As forces of hate and division seek to divide our country, we must continue to look to Dr. King for inspiration. We must reject the notion that we are a divided country. We must embrace what we have in common and reinforce the broad coalition Dr. King brought together.

 

The way I see it, when any of us wake up at 3am in the morning with something that’s worrying us, we worry about our health, the health of our children, whether we can get and keep a job, whether we can pay off our student loans. Those concerns are common to us all. And all of us can play a role in addressing them.

 

While our world has changed a great deal since Dr. King’s death, certain values have remained constant. Values that tell us we should love thy neighbor, that we should treat each person with dignity and respect, that we should protect everyone’s safety, and that we should promote everyone’s free expression. And these ideals are shared by people all across America.

 

When we look in the mirror, let us think about who we are as a country. Flawed though we may be, we are a great country. But we have to fight for the best of who we are. Fifty years later, Dr. King continues to challenge us. And now is not the time to throw up our hands when we must instead roll up our sleeves. 

 

My dream is that we can recognize that we have more in common than what separates us and come together to achieve the racial and economic justice Dr. King spoke of. That’s my dream. It’s one I’ll continue to fight for. And I hope Americans from every walk of life join in that fight as well. 

 

 

Martin Luther King Jr. Was a Freedom Fighter

 

By Cedric Richmond 

U.S. Congressman (D-LA) 

 

As we commemorate the 50th year since Dr. King was brutally taken from us, let us never forget his relentless fight for freedom. Dr. King is often remembered as a peaceful man concerned about unity above all else. 
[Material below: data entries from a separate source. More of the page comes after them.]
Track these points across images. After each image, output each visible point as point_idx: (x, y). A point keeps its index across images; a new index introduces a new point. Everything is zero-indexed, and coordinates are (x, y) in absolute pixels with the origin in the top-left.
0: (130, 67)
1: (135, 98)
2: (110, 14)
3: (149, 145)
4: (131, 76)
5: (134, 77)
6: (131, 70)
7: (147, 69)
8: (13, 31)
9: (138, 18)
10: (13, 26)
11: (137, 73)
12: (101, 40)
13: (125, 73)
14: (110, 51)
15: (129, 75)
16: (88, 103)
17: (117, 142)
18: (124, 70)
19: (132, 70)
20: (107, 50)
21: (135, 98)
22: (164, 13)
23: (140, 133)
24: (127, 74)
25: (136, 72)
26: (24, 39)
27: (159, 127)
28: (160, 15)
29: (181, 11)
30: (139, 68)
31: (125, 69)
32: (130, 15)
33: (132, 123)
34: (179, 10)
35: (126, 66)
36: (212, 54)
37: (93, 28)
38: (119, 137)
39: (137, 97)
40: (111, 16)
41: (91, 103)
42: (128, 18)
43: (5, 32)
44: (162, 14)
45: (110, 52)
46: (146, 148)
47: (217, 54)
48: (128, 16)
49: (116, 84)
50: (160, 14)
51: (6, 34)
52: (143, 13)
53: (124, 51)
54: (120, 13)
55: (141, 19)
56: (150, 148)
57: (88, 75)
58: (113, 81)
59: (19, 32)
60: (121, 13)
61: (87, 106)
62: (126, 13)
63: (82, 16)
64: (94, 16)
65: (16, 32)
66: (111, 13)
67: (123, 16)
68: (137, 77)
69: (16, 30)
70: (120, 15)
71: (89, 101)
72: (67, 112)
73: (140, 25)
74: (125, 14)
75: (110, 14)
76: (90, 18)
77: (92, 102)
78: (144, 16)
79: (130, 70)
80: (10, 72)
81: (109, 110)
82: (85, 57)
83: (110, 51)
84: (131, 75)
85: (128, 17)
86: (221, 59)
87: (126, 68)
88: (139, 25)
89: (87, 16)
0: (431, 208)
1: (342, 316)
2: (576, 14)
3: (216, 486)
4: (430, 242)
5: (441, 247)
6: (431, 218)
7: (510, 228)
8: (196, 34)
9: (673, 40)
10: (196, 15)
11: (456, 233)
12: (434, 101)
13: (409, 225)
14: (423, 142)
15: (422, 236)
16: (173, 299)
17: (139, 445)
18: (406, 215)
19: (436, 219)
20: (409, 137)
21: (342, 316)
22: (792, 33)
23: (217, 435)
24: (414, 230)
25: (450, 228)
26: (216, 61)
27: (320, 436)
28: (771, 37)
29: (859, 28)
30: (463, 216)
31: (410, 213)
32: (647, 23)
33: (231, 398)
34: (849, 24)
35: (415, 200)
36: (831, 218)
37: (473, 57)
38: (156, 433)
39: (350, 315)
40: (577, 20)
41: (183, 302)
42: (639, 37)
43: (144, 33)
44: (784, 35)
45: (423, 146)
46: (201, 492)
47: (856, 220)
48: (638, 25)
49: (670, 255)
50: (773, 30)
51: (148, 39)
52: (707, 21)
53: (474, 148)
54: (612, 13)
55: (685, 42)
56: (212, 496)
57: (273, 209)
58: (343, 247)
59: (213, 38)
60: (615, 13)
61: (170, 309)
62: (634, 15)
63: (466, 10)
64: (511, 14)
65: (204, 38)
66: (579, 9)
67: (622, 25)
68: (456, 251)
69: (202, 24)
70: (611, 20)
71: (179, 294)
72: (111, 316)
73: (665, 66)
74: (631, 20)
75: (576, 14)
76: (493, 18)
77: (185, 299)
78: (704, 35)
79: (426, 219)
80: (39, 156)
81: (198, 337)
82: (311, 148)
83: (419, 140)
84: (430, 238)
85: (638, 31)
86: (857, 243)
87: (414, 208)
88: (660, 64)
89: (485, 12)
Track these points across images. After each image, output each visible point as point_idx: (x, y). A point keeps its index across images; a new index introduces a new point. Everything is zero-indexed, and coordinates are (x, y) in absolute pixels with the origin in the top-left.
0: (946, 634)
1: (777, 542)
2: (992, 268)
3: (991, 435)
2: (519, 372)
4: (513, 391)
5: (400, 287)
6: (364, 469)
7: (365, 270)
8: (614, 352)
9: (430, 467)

As we commemorate this mournful day, I urge Americans to remember that Dr. King was a freedom fighter, fearlessly speaking out against racial and economic injustice, even when those arguments made people uncomfortable.

 

On the night before he was murdered, Dr. King articulated a powerful reminder to the country that Black Americans were only asking for a just position in this society. 50 years later, Dr. King's promised land still eludes us. After making strides as a country, we are obviously moving backwards. Moral leadership from within some of our most treasured institutions has eroded. Institutions erected to address inequality and injustice are being threatened and neutered before our eyes. The gains Dr. King died to achieve are being willfully targeted.

 

The Congressional Black Caucus will not relent in its fearless leadership in defense of the gains Dr. King died for. He died on that hotel balcony because he was fighting for economic opportunity, social justice and fairness. There remains much work to be done to see his dreams actualized. But looking back on his work and his sacrifice, I am hopeful that by working together we can stem the tide of injustice that has been accelerating lately.

 

It is at moments like these we have to remember Dr. King's observation that it was during the greatest darkness that we can see the stars. I am thankful for Dr. King's life, his work and for his sacrifice. He gave his life so that the world might hear his ideas which have served freedom fighters ever since. We will continue to honor his life by educating, legislating and agitating to accomplish his dream of equality and justice.

 

The Congressional Black Caucus was established in 1971 and has a historic 48 members for the 115th Congress, including one Republican member and two senators. Congressman Cedric L. Richmond (D-LA-02) is the chair of the caucus.